:: Data for this task

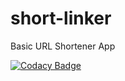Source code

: # short-linker
Basic URL Shortener App

[![Codacy Badge](https://app.codacy.com/project/badge/Grade/be04af8e5e9a4fd0ac4b6ab826ca610f)](https://www.codacy.com/gh/RichardUG/short-linker/dashboard?utm_source=github.com&amp;utm_medium=referral&amp;utm_content=RichardUG/short-linker&amp;utm_campaign=Badge_Grade)
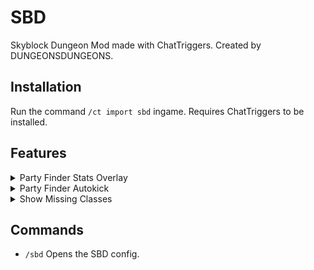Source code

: # SBD
Skyblock Dungeon Mod made with ChatTriggers. Created by DUNGEONSDUNGEONS.

## Installation
Run the command `/ct import sbd` ingame. Requires ChatTriggers to be installed.

## Features
<details>
<summary>Party Finder Stats Overlay</summary>
    
* shows stats of players in party finder
* includes cata level, secrets, secret average, and S+ PB
</details>
<details>
<summary>Party Finder Autokick</summary>
    
* automatically kick joining players by their PB or secrets
* specify required S+ PB (in seconds) and the floor to be checked
* specify required secret count
</details>
<details>
<summary>Show Missing Classes</summary>
    
* shows missing classes in M4/M6/M7 party finder
</details>

## Commands
- `/sbd` Opens the SBD config.
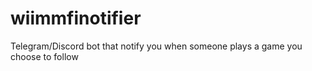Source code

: # wiimmfinotifier
Telegram/Discord bot that notify you when someone plays a game you choose to follow
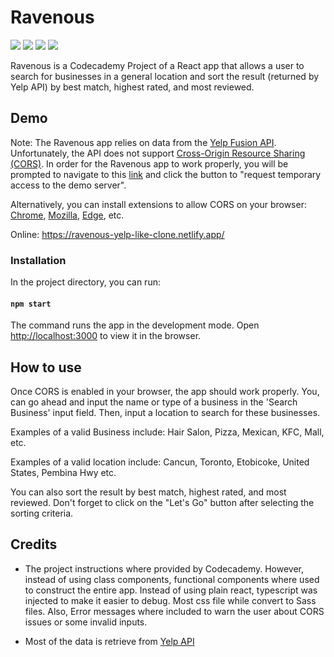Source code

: <h1 style="font-weight:bold;">Ravenous</h1>

[![](https://img.shields.io/badge/Chrome%20(CORS)-0.1.6-orange)](https://chrome.google.com/webstore/detail/allow-cors-access-control/lhobafahddgcelffkeicbaginigeejlf)
[![](https://img.shields.io/badge/Mozilla%20(CORS)-18.11.13.2043-blueviolet)](https://addons.mozilla.org/en-CA/firefox/addon/cors-everywhere/?utm_source=addons.mozilla.org&utm_medium=referral&utm_content=search)
[![](https://img.shields.io/badge/Edge%20(CORS)-0.1.6-blue)](https://microsoftedge.microsoft.com/addons/detail/allow-cors-accesscontro/bhjepjpgngghppolkjdhckmnfphffdag)
[![](https://img.shields.io/badge/Codecademy-PRO-brightgreen)](https://www.codecademy.com/pro/membership?g_network=g&g_device=c&g_adid=528849219352&g_keyword=codecademy%20pro&g_acctid=243-039-7011&g_adtype=search&g_adgroupid=128133970788&g_keywordid=kwd-373216718809&g_campaign=INTL_Brand_Exact&g_campaignid=1726903838&utm_id=t_kwd-373216718809:ag_128133970788:cp_1726903838:n_g:d_c&utm_term=codecademy%20pro&utm_campaign=INTL_Brand_Exact&utm_source=google&utm_medium=paid-search&utm_content=528849219352&hsa_acc=2430397011&hsa_cam=1726903838&hsa_grp=128133970788&hsa_ad=528849219352&hsa_src=g&hsa_tgt=kwd-373216718809&hsa_kw=codecademy%20pro&hsa_mt=e&hsa_net=adwords&hsa_ver=3&gclid=EAIaIQobChMIuoznwrqq8wIVCWpvBB0ZigBvEAAYASABEgIn3vD_BwE)

Ravenous is a Codecademy Project of a React app that allows a user to search for businesses in a general location and sort the result (returned by Yelp API) by best match, highest rated, and most reviewed. 

## Demo
Note: The Ravenous app relies on data from the [Yelp Fusion API](https://www.yelp.com/fusion). Unfortunately, the API does not support [Cross-Origin Resource Sharing (CORS)](https://developer.mozilla.org/en-US/docs/Web/HTTP/CORS). In order for the Ravenous app to work properly, you will be prompted to navigate to this [link](https://cors-anywhere.herokuapp.com/corsdemo) and click the button to "request temporary access to the demo server".

Alternatively, you can install extensions to allow CORS on your browser: [Chrome](https://chrome.google.com/webstore/search/cors?hl=en-US), [Mozilla](https://addons.mozilla.org/en-CA/firefox/search/?q=cors), [Edge](https://microsoftedge.microsoft.com/addons/search/cors?hl=en-US), etc. 

Online: https://ravenous-yelp-like-clone.netlify.app/

### Installation

In the project directory, you can run:

#### `npm start`

The command runs the app in the development mode. Open [http://localhost:3000](http://localhost:3000) to view it in the browser.

## How to use

Once CORS is enabled in your browser, the app should work properly. You, can go ahead and input the name or type of a business in the 'Search Business' input field. Then, input a location to search for these businesses.

Examples of a valid Business include: Hair Salon, Pizza, Mexican, KFC, Mall, etc. 

Examples of a valid location include: Cancun, Toronto, Etobicoke, United States, Pembina Hwy etc.

You can also sort the result by best match, highest rated, and most reviewed. Don't forget to click on the "Let's Go" button after selecting the sorting criteria.

## Credits
- The project instructions where provided by Codecademy. However, instead of using class components, functional components where used to construct the entire app. Instead of using plain react, typescript was injected to make it easier to debug. Most css file while convert to Sass files. Also, Error messages where included to warn the user about CORS issues or some invalid inputs. 

- Most of the data is retrieve from [Yelp API](https://www.yelp.com/developers/documentation/v3)
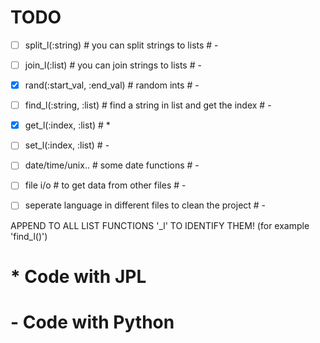 # TODO
- [ ] split_l(:string) # you can split strings to lists # -
- [ ] join_l(:list) # you can join strings to lists # -
- [X] rand(:start_val, :end_val) # random ints # -
- [ ] find_l(:string, :list) # find a string in list and get the index # -
- [X] get_l(:index, :list) # *
- [ ] set_l(:index, :list) # -
- [ ] date/time/unix.. # some date functions # -
- [ ] file i/o # to get data from other files # -
- [ ] seperate language in different files to clean the project # -


APPEND TO ALL LIST FUNCTIONS '_l' TO IDENTIFY THEM! (for example 'find_l()')

# * Code with JPL
# - Code with Python
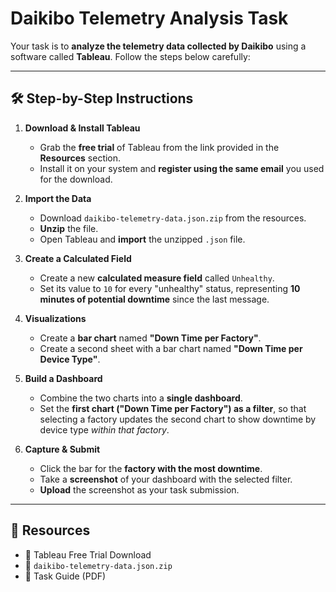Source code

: # Daikibo Telemetry Analysis Task

Your task is to **analyze the telemetry data collected by Daikibo** using a software called **Tableau**. Follow the steps below carefully:

---

## 🛠️ Step-by-Step Instructions

1. **Download & Install Tableau**  
   - Grab the **free trial** of Tableau from the link provided in the **Resources** section.  
   - Install it on your system and **register using the same email** you used for the download.

2. **Import the Data**
   - Download `daikibo-telemetry-data.json.zip` from the resources.
   - **Unzip** the file.
   - Open Tableau and **import** the unzipped `.json` file.

3. **Create a Calculated Field**
   - Create a new **calculated measure field** called `Unhealthy`.
   - Set its value to `10` for every "unhealthy" status, representing **10 minutes of potential downtime** since the last message.

4. **Visualizations**
   - Create a **bar chart** named **"Down Time per Factory"**.
   - Create a second sheet with a bar chart named **"Down Time per Device Type"**.

5. **Build a Dashboard**
   - Combine the two charts into a **single dashboard**.
   - Set the **first chart ("Down Time per Factory") as a filter**, so that selecting a factory updates the second chart to show downtime by device type *within that factory*.

6. **Capture & Submit**
   - Click the bar for the **factory with the most downtime**.
   - Take a **screenshot** of your dashboard with the selected filter.
   - **Upload** the screenshot as your task submission.

---

## 📁 Resources
- 📎 Tableau Free Trial Download  
- 📎 `daikibo-telemetry-data.json.zip`  
- 📎 Task Guide (PDF)
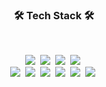 
<h3 align="center">🛠 Tech Stack 🛠</h3>

<br>

<p align="center">
  <img src="https://img.shields.io/badge/Javascript-ffb13b?style=flat-square&logo=javascript&logoColor=white"/></a>&nbsp 
  <img src="https://img.shields.io/badge/Python-3766AB?style=flat-square&logo=Python&logoColor=white"/></a>&nbsp 
  <img src="https://img.shields.io/badge/Java-007396?style=flat-square&logo=Javascript&logoColor=white"/></a>&nbsp 
  <img src="https://img.shields.io/badge/Node.js-forestgreen?style=flat-square&logo=Node.js&logoColor=white"/></a>&nbsp 
  <br>
  <img src="https://img.shields.io/badge/express-DB3552?style=flat-square&logo=Express&logoColor=white"/></a>&nbsp 
  <img src="https://img.shields.io/badge/css-1572B6?style=flat-square&logo=css3&logoColor=white"/></a>&nbsp 
  <img src="https://img.shields.io/badge/webRtc-11B48A?style=flat-square&logo=webRtc&logoColor=white"/></a>&nbsp 
  <img src="https://img.shields.io/badge/react-lightskyblue?style=flat-square&logo=React&logoColor=black"/></a>&nbsp 
  <img src="https://img.shields.io/badge/Mysql-E6B91E?style=flat-square&logo=MySql&logoColor=white"/></a>&nbsp 
  <img src="https://img.shields.io/badge/aws-333664?style=flat-square&logo=amazon-aws&logoColor=white"/></a>&nbsp 
</p>

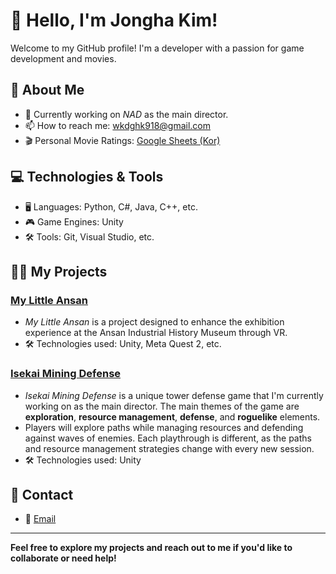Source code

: # 👋 Hello, I'm Jongha Kim!

Welcome to my GitHub profile! I'm a developer with a passion for game development and movies.

## 🚀 About Me

- 🔭 Currently working on *NAD* as the main director.
- 📫 How to reach me: wkdghk918@gmail.com
- 🎬 Personal Movie Ratings: [Google Sheets (Kor)](https://docs.google.com/spreadsheets/d/1dD7HwMqftk3jl8Zm8NGAxl-kX1kHk4r0kyLm6RirfsM/edit?usp=sharing)

## 💻 Technologies & Tools

- 🖥️ Languages: Python, C#, Java, C++, etc.
- 🎮 Game Engines: Unity
- 🛠️ Tools: Git, Visual Studio, etc.

## 🧑‍💻 My Projects

### [My Little Ansan](https://github.com/DevNeo-org/2024_MyLittleAnsan_VR)
- *My Little Ansan* is a project designed to enhance the exhibition experience at the Ansan Industrial History Museum through VR.
- 🛠️ Technologies used: Unity, Meta Quest 2, etc.

### [Isekai Mining Defense](https://store.steampowered.com/app/3518990/Isekai_Mining_Defence/)
- *Isekai Mining Defense* is a unique tower defense game that I'm currently working on as the main director. The main themes of the game are **exploration**, **resource management**, **defense**, and **roguelike** elements.
- Players will explore paths while managing resources and defending against waves of enemies. Each playthrough is different, as the paths and resource management strategies change with every new session.
- 🛠️ Technologies used: Unity

## 💬 Contact

- 📧 [Email](mailto:wkdghk918@gmail.com)

---

**Feel free to explore my projects and reach out to me if you'd like to collaborate or need help!**

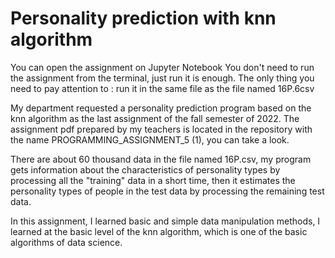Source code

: # Personality prediction with knn algorithm
 You can open the assignment on Jupyter Notebook
 You don't need to run the assignment from the terminal, just run it is enough. 
 The only thing you need to pay attention to : run it in the same file as the file named 16P.6csv

My department requested a personality prediction program based on the knn algorithm as the last assignment of the fall semester of 2022. The assignment pdf prepared by my teachers is located in the repository with the name PROGRAMMING_ASSIGNMENT_5 (1), you can take a look.

There are about 60 thousand data in the file named 16P.csv, my program gets information about the characteristics of personality types by processing all the "training" data in a short time, then it estimates the personality types of people in the test data by processing the remaining test data.

In this assignment, I learned basic and simple data manipulation methods, I learned at the basic level of the knn algorithm, which is one of the basic algorithms of data science.
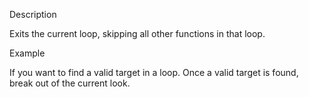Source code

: Description

Exits the current loop, skipping all other functions in that loop.


Example

If you want to find a valid target in a loop. Once a valid target is found, break out of the current look.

::::

Instructions to follow: Pictures are to be omitted; otherwise, every line from the first line of the listing through the line containing "## Commands" must be reproduced exactly, both ends included.

Task result:
Source code

: # short-linker
Basic URL Shortener App

[![Codacy Badge](https://app.codacy.com/project/badge/Grade/be04af8e5e9a4fd0ac4b6ab826ca610f)](https://www.codacy.com/gh/RichardUG/short-linker/dashboard?utm_source=github.com&amp;utm_medium=referral&amp;utm_content=RichardUG/short-linker&amp;utm_campaign=Badge_Grade)
Source code

: # SBD
Skyblock Dungeon Mod made with ChatTriggers. Created by DUNGEONSDUNGEONS.

## Installation
Run the command `/ct import sbd` ingame. Requires ChatTriggers to be installed.

## Features
<details>
<summary>Party Finder Stats Overlay</summary>
    
* shows stats of players in party finder
* includes cata level, secrets, secret average, and S+ PB
</details>
<details>
<summary>Party Finder Autokick</summary>
    
* automatically kick joining players by their PB or secrets
* specify required S+ PB (in seconds) and the floor to be checked
* specify required secret count
</details>
<details>
<summary>Show Missing Classes</summary>
    
* shows missing classes in M4/M6/M7 party finder
</details>

## Commands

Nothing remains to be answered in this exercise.